Tendências legislativas nos Produtos de Investimento com base em Seguros
O impacto das novidades legislativas no mercado e respetivos operadores está ainda por avaliar, são normas exigentes que constituem um grande desafio
No Seventh Consumer Trends Report publicado em dezembro de 2018 pela EIOPA (Autoridade Europeia dos Seguros e Pensões Complementares de Reforma) surgiu como primeiro facto destacável do ano um aumento de 11% no valor bruto dos prémios de seguro cobrados na União Europeia no ramo vida, crescimento motivado primordialmente por um aumento de 42% na subscrição de produtos de seguro index-linked e unit-linked, que tomaram, pela primeira vez desde que este relatório anual começou a ser produzido, o primeiro lugar entre os produtos do ramo vida.
Esta evolução é particularmente importante se tivermos em conta o caminho que está a ser entretanto trilhado pela legislação europeia no sentido de clarificar a regulamentação e supervisão dos produtos de investimento com base em seguros (PIBS ou IBIP, na terminologia anglo-saxónica), nos quais aqueles se inserem. Com efeito, o facto de tais produtos reunirem em si mesmos uma componente de seguro e uma componente de produto de investimento determinou uma certa hesitação inicial quanto ao respetivo enquadramento, que parece estar agora a ser ultrapassada.
Em Portugal, esta hesitação conduziu a, em 2007, o legislador nacional aproveitar a lei de transposição da primeira Diretiva dos Mercados de Instrumentos Financeiros (DMIF I[1]) e o alargamento por esta promovido do conceito de instrumentos financeiros, para incluir também neste âmbito os contratos de seguro ligados a fundos de investimento e sujeitá-los em grande medida a supervisão e regulamentação da CMVM. Visava-se, nas palavras da própria lei, promover a coerência do sistema, “atenta a proximidade da função que desempenham com a categoria dos instrumentos financeiros, em geral, e dos fundos de investimento, em particular”, e eliminar “assimetrias na regulação e supervisão de instrumentos que exibem nítidas semelhanças do ponto de vista substancial”, designadamente quanto aos deveres informativos e de conduta na respetiva distribuição.
A tomada de posição do legislador europeu a este respeito veio a ser feita por uma tríade de documentos, todos implementados no último ano em Portugal, e que determinaram uma reavaliação do posicionamento anteriormente adotado no âmbito nacional: a DMIF II[2], o Regulamento europeu PRIIPS[3] e a nova diretiva da distribuição de seguros (IDD)[4].

* Dados registados
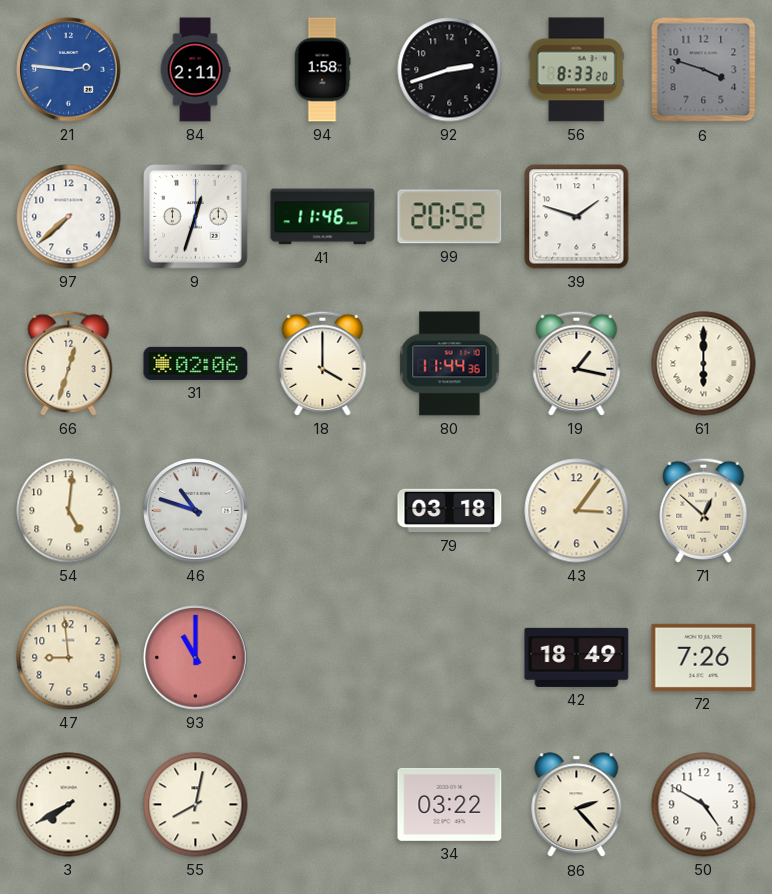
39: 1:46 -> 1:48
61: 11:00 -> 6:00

* Instruções e requisitos
Reescreva o texto sobre produtos de investimento com base em seguros, substituindo "tríade" por "trilogia": comece nas palavras "A tomada de" e termine depois de "de seguros (IDD)[4].". Responda apenas com base no texto.

* Resposta
A tomada de posição do legislador europeu a este respeito veio a ser feita por uma trilogia de documentos, todos implementados no último ano em Portugal, e que determinaram uma reavaliação do posicionamento anteriormente adotado no âmbito nacional: a DMIF II[2], o Regulamento europeu PRIIPS[3] e a nova diretiva da distribuição de seguros (IDD)[4].